- Born: Clair Ann London July 29, 1929 Seattle, Washington, U.S.
- Died: February 17, 1975 (aged 45) Baltimore, Maryland, U.S.
- Education: University of Washington
- Occupations: Academic, lobbyist
- Spouse: Thomas J. Scott
- Children: 1

= Ann London Scott =

American feminist (1929–1975)

Ann London Scott (July 29, 1929 – February 17, 1975) was an American feminist. She founded the Buffalo chapter of the National Organization for Women (NOW). As legislative vice president of the national organization in the early 1970s, she led the effort to ratify the Equal Rights Amendment. She was also a poet, translator, and English professor at the State University of New York at Buffalo (UB).

==Early life and education==

She was born in Seattle, Washington, to Daniel Edwin London and Claire Chester London. In 1935 she moved with her family to San Francisco, California, where her father managed a luxury hotel. She attended the Dominican Convent School in San Rafael, California. She studied literature at the University of Washington, receiving a B.A. in 1954 and her doctorate in 1968. She wrote her dissertation on Shakespeare's use of language.

==Academic and literary career==

She taught at the University of Washington during the early 1960s.

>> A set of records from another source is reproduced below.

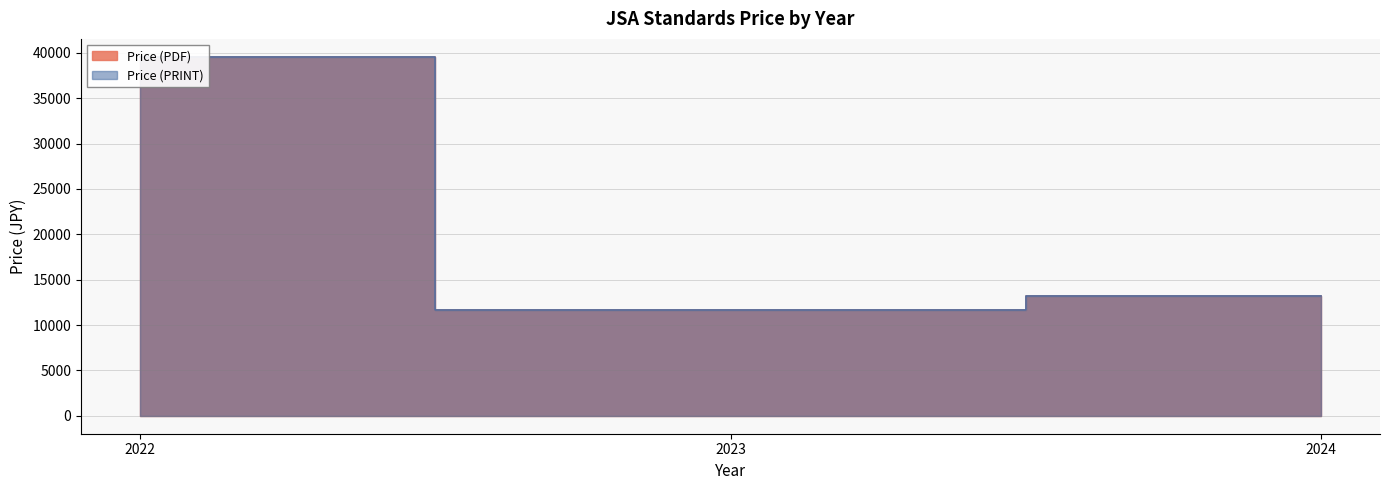

Rank the series at 2023 from highest to lowest value.

Price (PDF), Price (PRINT)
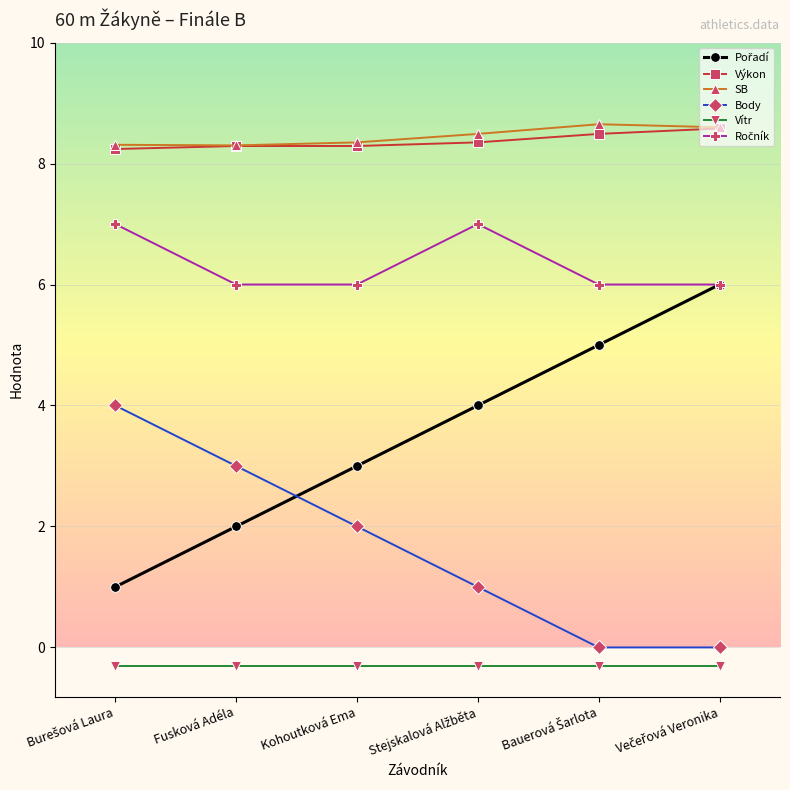

True or false: Vítr and Body cross at least once.

False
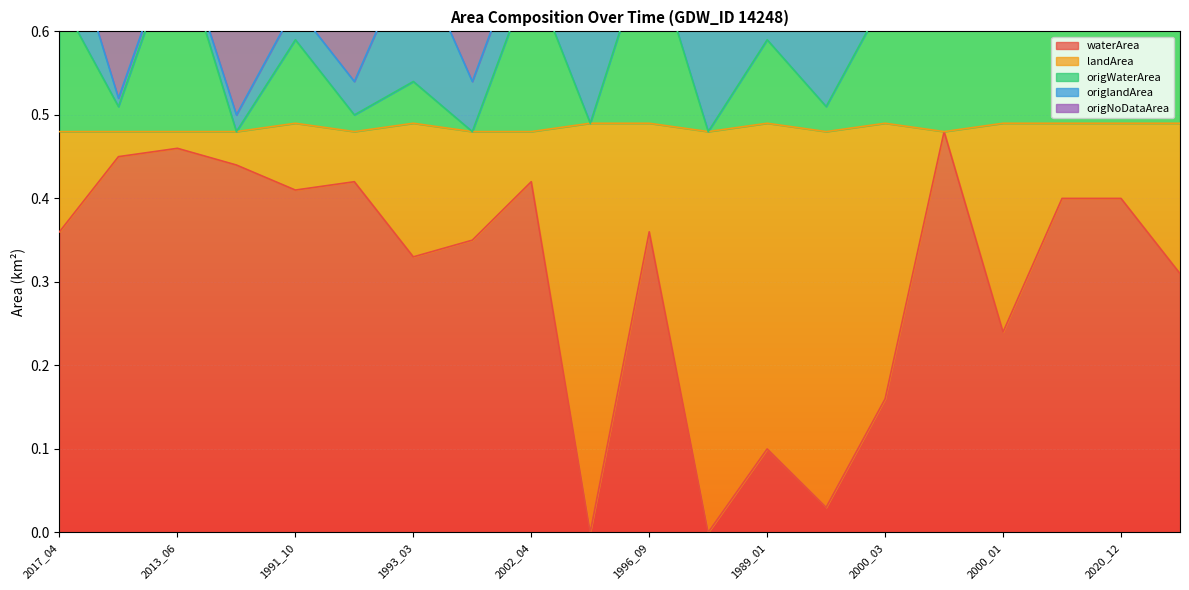

What is the label of the 1st point from the right?

2015_03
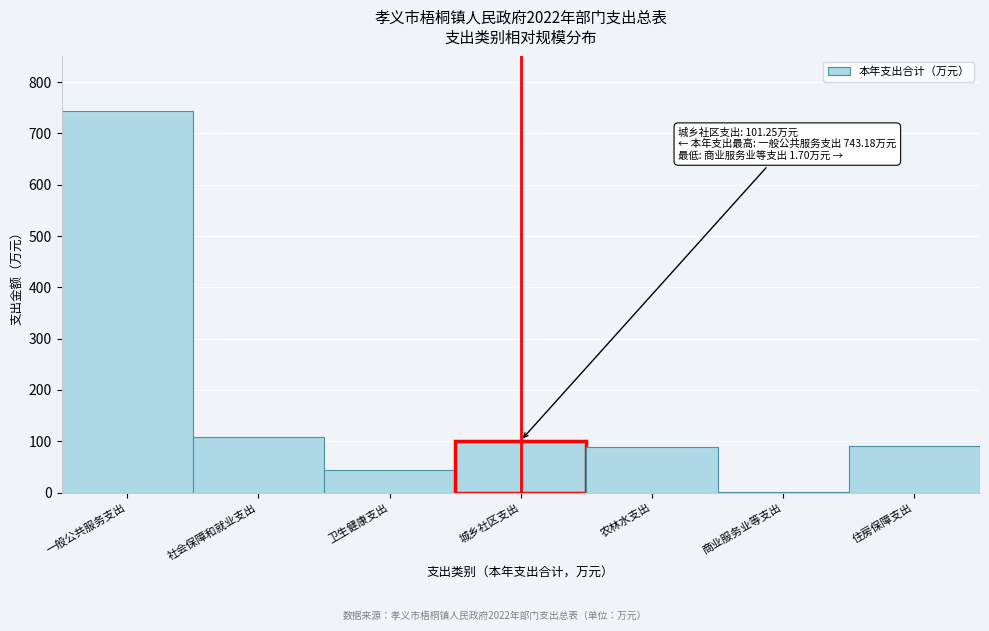

What is the approximate value at 住房保障支出?

91.6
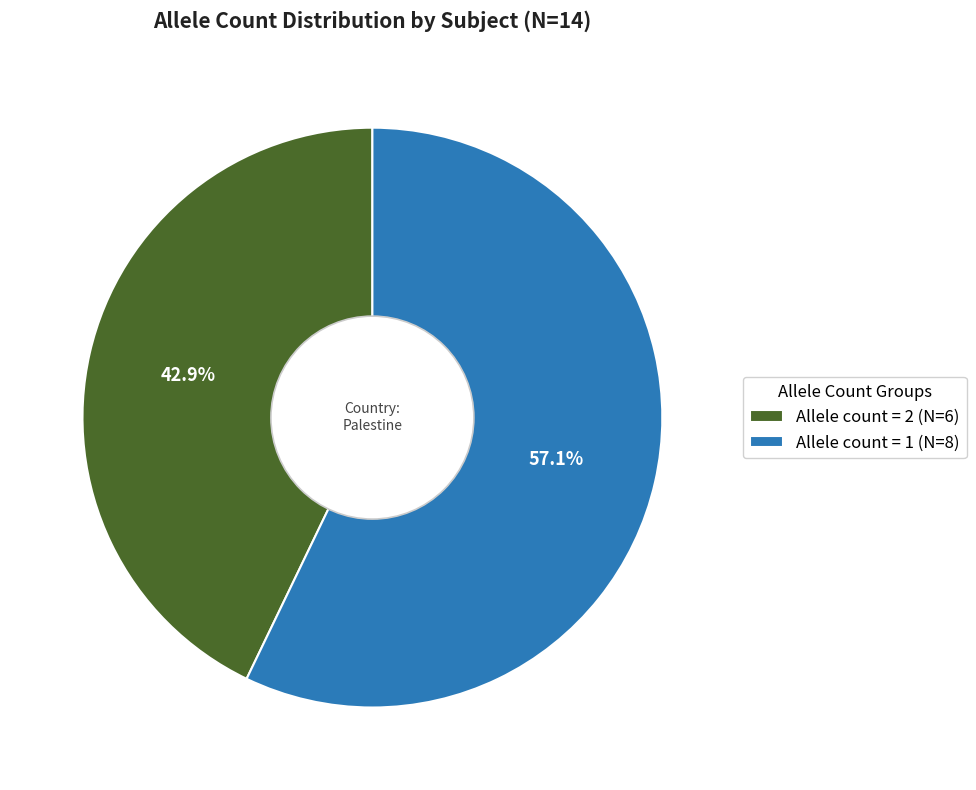

Rank the categories by value from lowest to highest.

Allele count = 2 (N=6), Allele count = 1 (N=8)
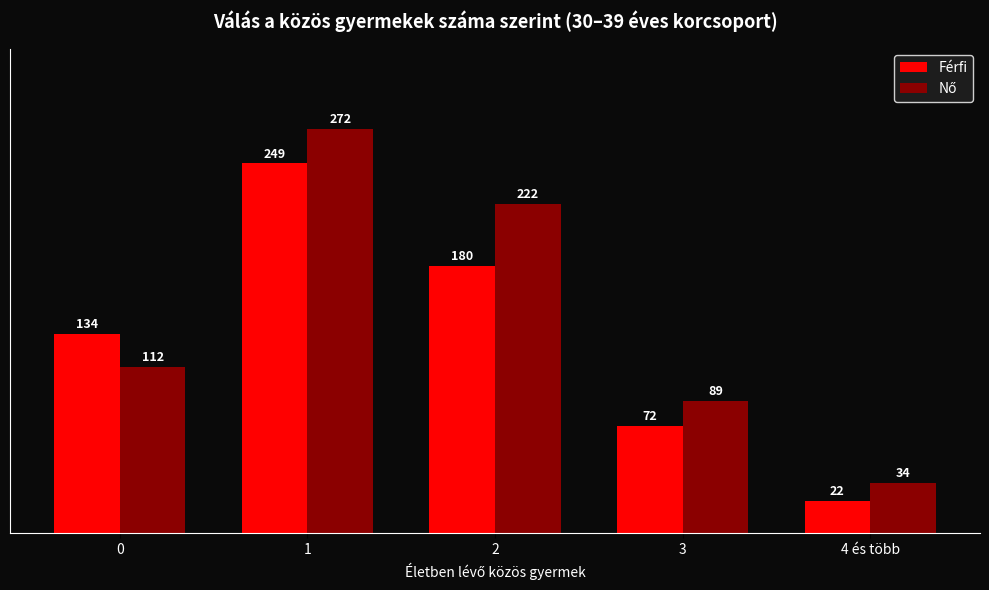

What is the average value of the Férfi series?

131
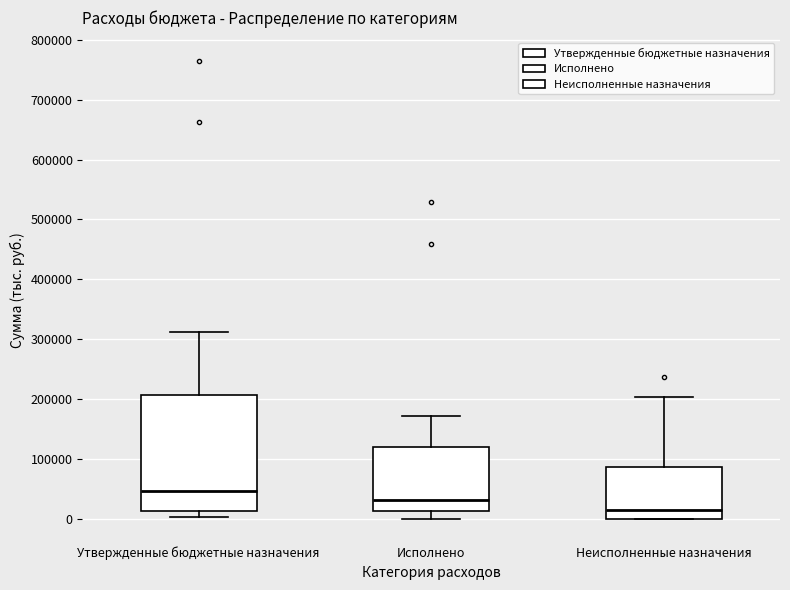

Reading left to right, read every box against the y-axis: the position of its median line, the range the box covers, and the ends of its whiskers. The values are not printed on the chart, so give them approximately, as read against the axis.

Утвержденные бюджетные назначения: median 50000, box 10000 to 210000, whiskers 0 to 310000
Исполнено: median 30000, box 10000 to 120000, whiskers 0 to 170000
Неисполненные назначения: median 20000, box 0 to 90000, whiskers 0 to 200000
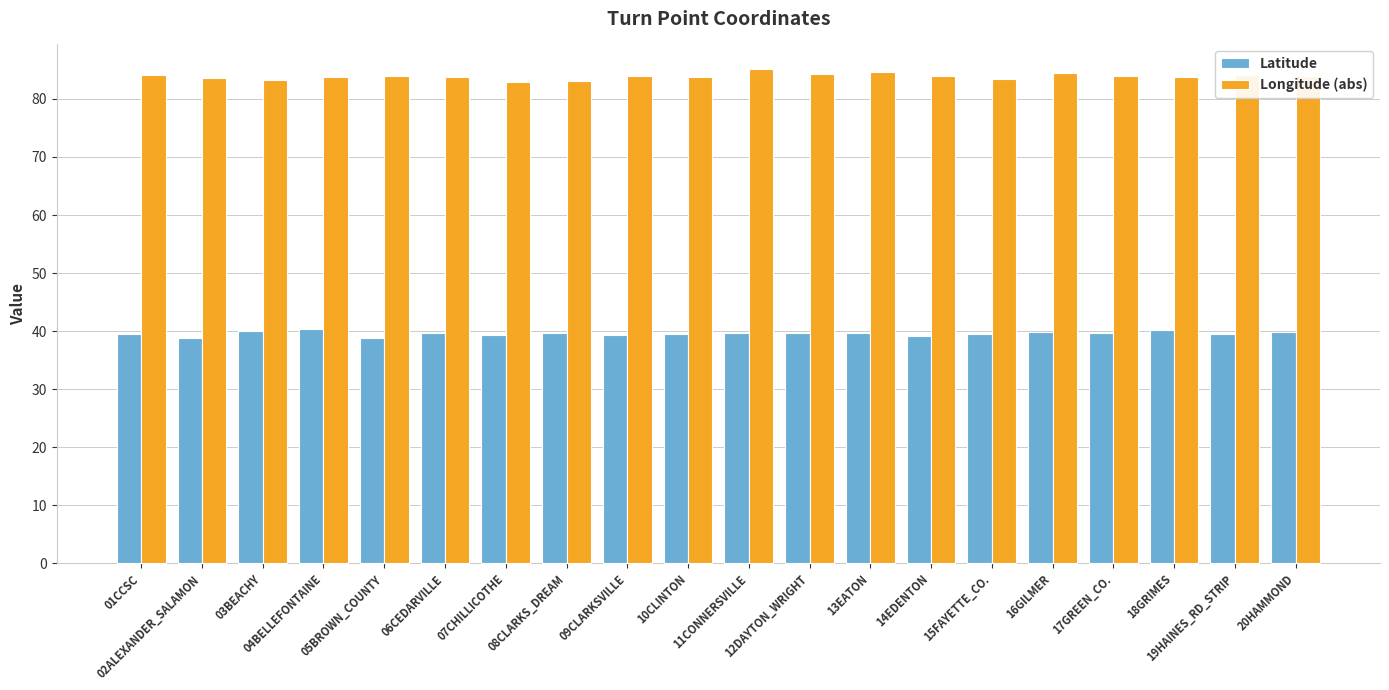

How many data points does each series have?

20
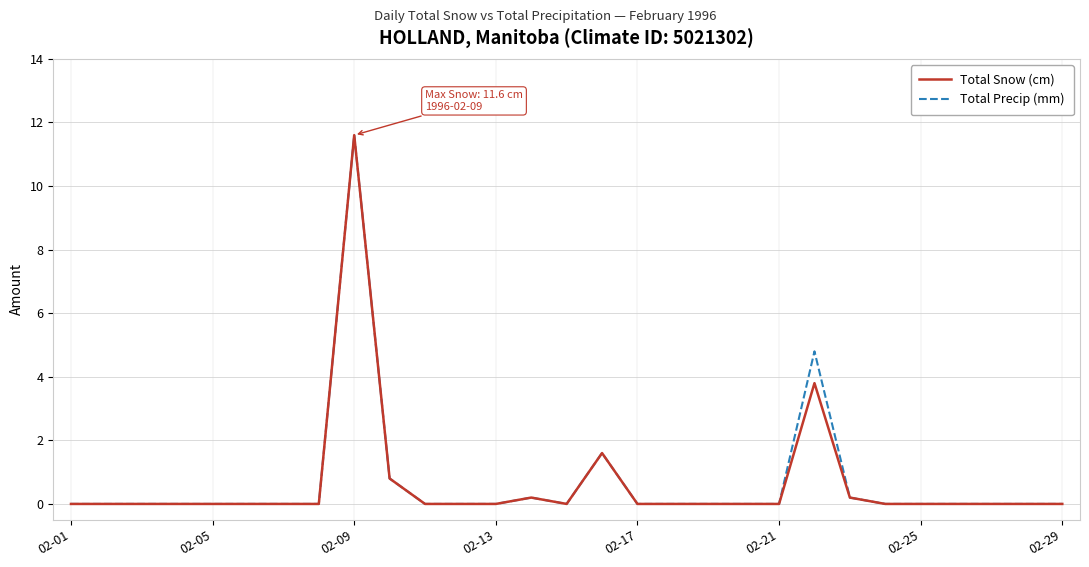

What is the maximum value for Total Precip (mm)?

11.6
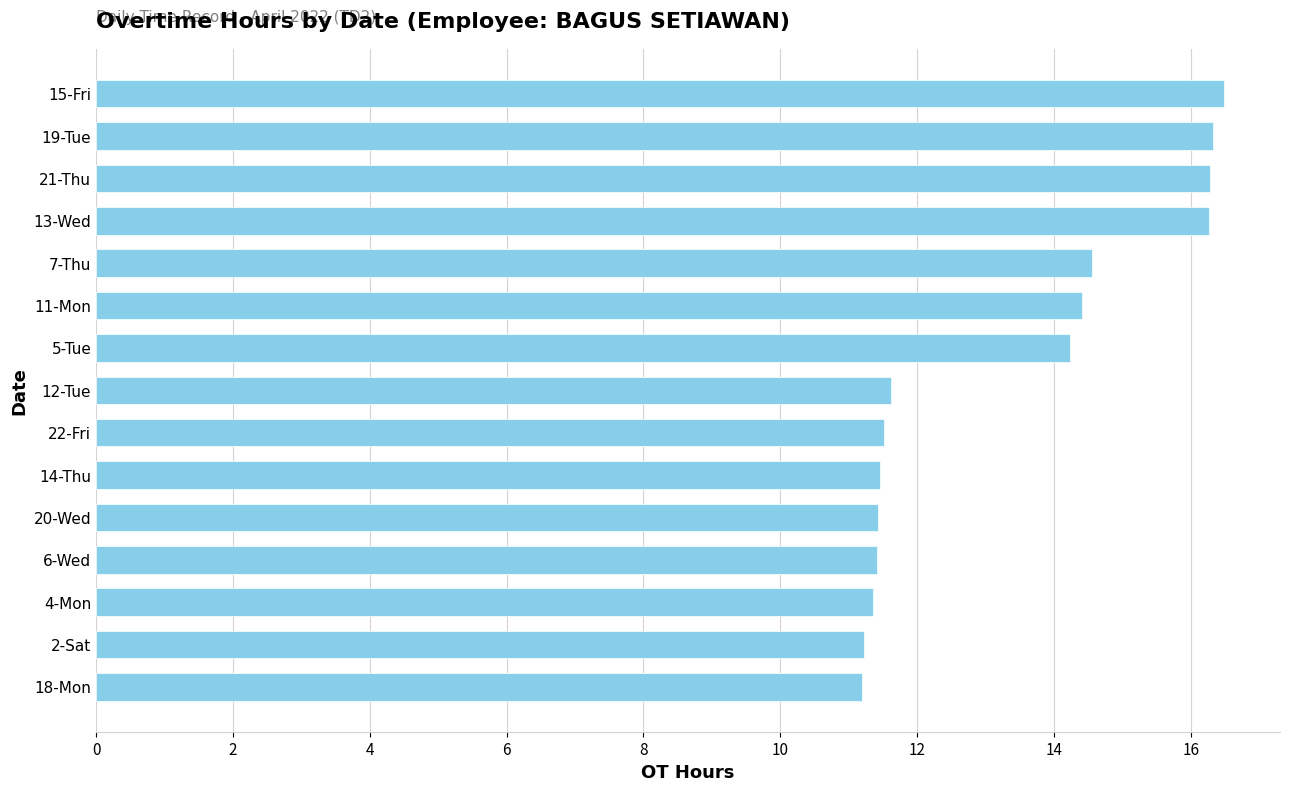

Are the bars grouped side by side (vs. stacked)?

No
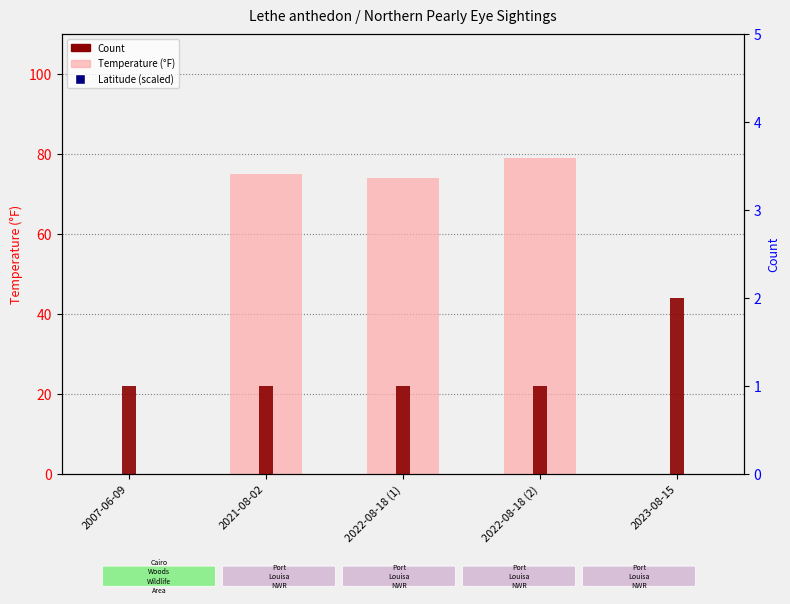

Rank the series by their average value, from highest to lowest.

Temperature, Latitude (scaled), Count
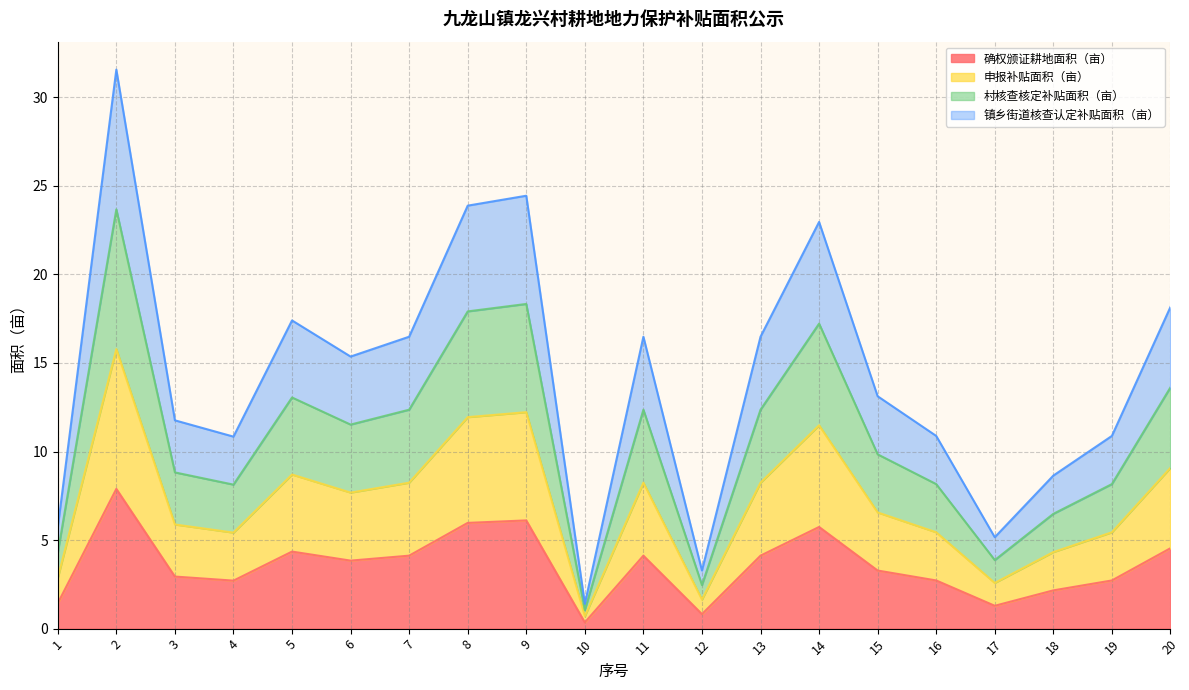

What is the value of the 确权颁证耕地面积（亩） point at the 20th from the left?

4.5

In 1965 she moved to New York to teach at UB. During this period she published poetry in literary magazines such as Sage, Choice, and Poetry Northwest.

==Activism==

She joined NOW in 1967 and led the formation of its Buffalo, New York, chapter. She was elected to the organization's national board in 1970. With NOW colleague Lucy Komisar, she lobbied for affirmative action guideline changes at the U.S. Department of Labor and the Federal Communications Commission.

In 1970, while teaching at UB, she published a controversial article in the university newspaper, The Reporter. Titled "The Half-Eaten Apple," the article was "one of the first attempts to examine alleged discrimination in the academic world," according to the New York Times. Scott never received tenure at UB, a fact she later attributed to the publication of the article.

In 1971 she was elected legislative vice president of NOW. That same year, she co-authored two feminist pamphlets, Business and Industry Discrimination Kit and And Justice for All, with Lucy Komisar. In 1973 she left UB to work full-time as a lobbyist for NOW and other groups. During her three terms as legislative vice president of NOW, Scott led the effort to ratify the Equal Rights Amendment and the Equal Employment Opportunity Act of 1972.

In addition to her work with NOW, she served on the national board of Common Cause, and as associate director of the American Association for Higher Education. She was also a member of the Leadership Conference on Civil and Human Rights, and worked on women's rights projects with the Modern Language Association.

==Personal life==

She married Paul de Witt Tufts, a musician, in 1951. The marriage ended in 1954. She married again in 1956, to a poet named Gerd Stern, and had a son the following year; that marriage ended in 1961. In 1965 she married Thomas J. Scott, dean of the graduate division of the Maryland Institute College of Art.

She died of breast cancer at her home in Baltimore, Maryland, on February 18, 1975. In her memory, NOW established the Ann London Scott Award for Legislative Excellence, which is conferred each year on a female legislator. Her papers are on file in the UB Archives and the Schlesinger Library at Harvard.